How Lymphedema Progresses
Regardless of the cause, leg lymphedema follows a recognized pattern of stages. In Stage 0, your lymphatic system is already impaired but there’s no visible swelling. This subclinical phase can last months or years, which is why lymphedema sometimes seems to appear out of nowhere long after the triggering event. In Stage I, you’ll notice pitting swelling that improves with elevation and rest, sometimes resolving within a few hours.

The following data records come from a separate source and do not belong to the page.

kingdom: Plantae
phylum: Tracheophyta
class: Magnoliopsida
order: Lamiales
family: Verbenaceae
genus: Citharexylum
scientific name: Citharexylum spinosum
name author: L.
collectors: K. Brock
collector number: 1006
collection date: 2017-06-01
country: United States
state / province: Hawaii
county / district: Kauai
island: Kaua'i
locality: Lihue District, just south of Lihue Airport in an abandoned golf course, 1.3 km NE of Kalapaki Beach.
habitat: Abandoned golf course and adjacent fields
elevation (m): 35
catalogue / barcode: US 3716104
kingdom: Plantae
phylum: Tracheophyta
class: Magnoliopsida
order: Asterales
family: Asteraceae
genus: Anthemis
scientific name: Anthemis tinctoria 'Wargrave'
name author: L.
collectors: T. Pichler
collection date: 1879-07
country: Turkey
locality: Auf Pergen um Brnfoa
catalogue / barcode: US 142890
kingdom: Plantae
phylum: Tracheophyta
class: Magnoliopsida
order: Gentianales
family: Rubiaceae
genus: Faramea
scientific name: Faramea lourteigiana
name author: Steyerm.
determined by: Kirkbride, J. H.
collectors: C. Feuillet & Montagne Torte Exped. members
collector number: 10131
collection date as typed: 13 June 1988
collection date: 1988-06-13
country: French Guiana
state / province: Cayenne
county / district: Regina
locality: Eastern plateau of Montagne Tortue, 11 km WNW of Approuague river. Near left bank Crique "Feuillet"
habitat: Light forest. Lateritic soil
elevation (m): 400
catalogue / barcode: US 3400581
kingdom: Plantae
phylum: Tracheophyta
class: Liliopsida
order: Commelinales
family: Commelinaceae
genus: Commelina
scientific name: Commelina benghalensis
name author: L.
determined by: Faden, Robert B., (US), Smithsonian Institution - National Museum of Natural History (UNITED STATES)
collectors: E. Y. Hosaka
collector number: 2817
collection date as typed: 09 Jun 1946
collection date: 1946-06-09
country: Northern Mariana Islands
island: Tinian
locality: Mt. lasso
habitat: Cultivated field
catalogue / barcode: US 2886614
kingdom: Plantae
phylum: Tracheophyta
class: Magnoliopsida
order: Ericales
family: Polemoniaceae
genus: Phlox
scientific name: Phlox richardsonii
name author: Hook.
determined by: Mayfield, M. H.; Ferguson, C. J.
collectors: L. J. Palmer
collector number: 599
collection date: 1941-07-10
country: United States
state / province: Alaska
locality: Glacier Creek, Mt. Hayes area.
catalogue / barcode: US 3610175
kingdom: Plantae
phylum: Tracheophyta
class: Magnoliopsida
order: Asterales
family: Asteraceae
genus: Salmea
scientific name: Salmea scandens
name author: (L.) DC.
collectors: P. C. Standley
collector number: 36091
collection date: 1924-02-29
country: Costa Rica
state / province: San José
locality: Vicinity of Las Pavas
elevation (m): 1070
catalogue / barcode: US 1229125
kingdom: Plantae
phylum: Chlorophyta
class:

Stage II marks a turning point. The swelling no longer goes down with elevation, and over time the tissue starts to harden and become fibrotic. Pressing on the skin no longer leaves an indent. By Stage III, sometimes called elephantiasis, the skin itself changes: it thickens, develops a rough or warty texture, and fluid may weep through the skin surface due to high pressure in the lymphatic and venous systems. Stage III most commonly affects the legs and results from long-standing lymphedema that was inadequately treated or left untreated.
Early identification matters because intervention at Stage I is far more effective than trying to reverse the tissue changes of later stages. If you notice persistent swelling in one or both legs, particularly if you have any of the risk factors above, getting evaluated sooner gives you the most options for managing it.